> [TEXT PASSAGE]
=== Begin Enclosure ===
Custom Ventilation System
Hi all!
I've been working on creating a custom ventilation system for my CORE One to safely print VOC and UFP-heavy filaments like ASA, PA, etc.
I've considered a few options, including the advanced filtration system from Prusa, but I've determined venting rather than filtering fumes will be my best course of action as the printer is located in a living area, and I don't particularly trust a tiny filter to consistently stop VOCs and UFPs from infiltrating the space.
As such, I've modeled and printed a duct that fits a 120mm computer fan and a flexible hose which will vent outside through a window, and attaches to the back of the printer with magnets.
Of course, some of you probably notice this is a 12v fan (it's just what I happened to have laying around), and of course this printer is set up for 24v fans. As such, I designed a little buck converter circuit so I can use this fan safely. Fun fact, I've tested these Noctua NF-P12 fans up to 32v and they actually handle it just fine, although I assume at a significantly reduced lifetime - I certainly wouldn't recommend hooking these directly up to the printer.
The buck converter is basically just a boilerplate design based on the LM2677 datasheet specs. For those curious, the fan connectors Prusa uses are Molex Clik-Mate 502578-0400. Please note the buck converter above used the wrong connector (502443-0470, 2mm pitch) as I neglected to measure the pitch and just guessed. Oops. The correct connector is 502584-0460 w/ 1.5mm pitch (straight, right angle also available w/ P/N 50285-0470).
=== End Enclosure ===
> [EXTRACTED DATA]
=== Begin Enclosure ===
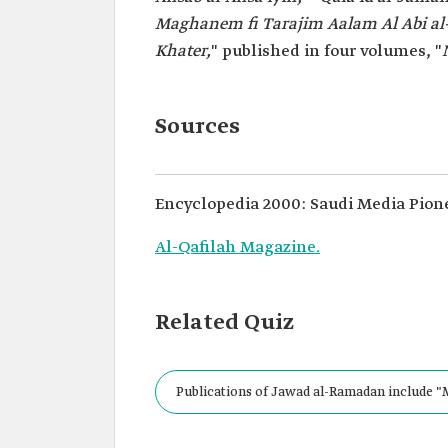
Maghanem fi Tarajim Aalam Al Abi a
Khater,
" published in four volumes, "
Sources
Encyclopedia 2000: Saudi Media Pion
Al-Qafilah Magazine.
Related Quiz
Publications of Jawad al-Ramadan include "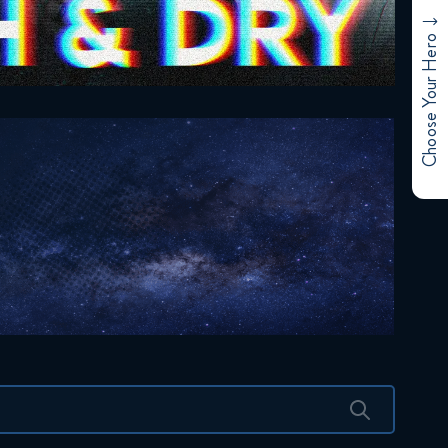
Choose Your Hero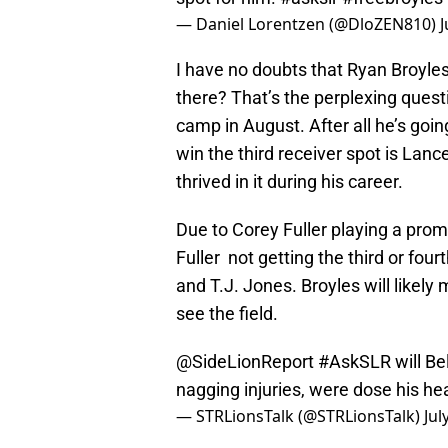
— Daniel Lorentzen (@DloZEN810)
J
I have no doubts that Ryan Broyle
there? That’s the perplexing questi
camp in August. After all he’s goin
win the third receiver spot is La
thrived in it during his career.
Due to Corey Fuller playing a prom
Fuller not getting the third or fou
and T.J. Jones. Broyles will likely 
see the field.
@SideLionReport
#AskSLR
will Be
nagging injuries, were dose his he
— STRLionsTalk (@STRLionsTalk)
Jul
=== End Enclosure ===
> [EXERCISE GOAL]
Summarize the forum post on the custom ventilation system in three sentences.

> [EXERCISE RESULT]
To safely print VOC- and UFP-heavy filaments like ASA and PA with a CORE One kept in a living area, the poster chose to vent fumes outside instead of filtering them. The system is a printed duct that holds a 120mm computer fan and a flexible hose running out through a window, and it attaches to the back of the printer with magnets. Because the fan is 12v and the printer is set up for 24v fans, the poster designed a buck converter based on the LM2677 datasheet, though it first used the wrong connector.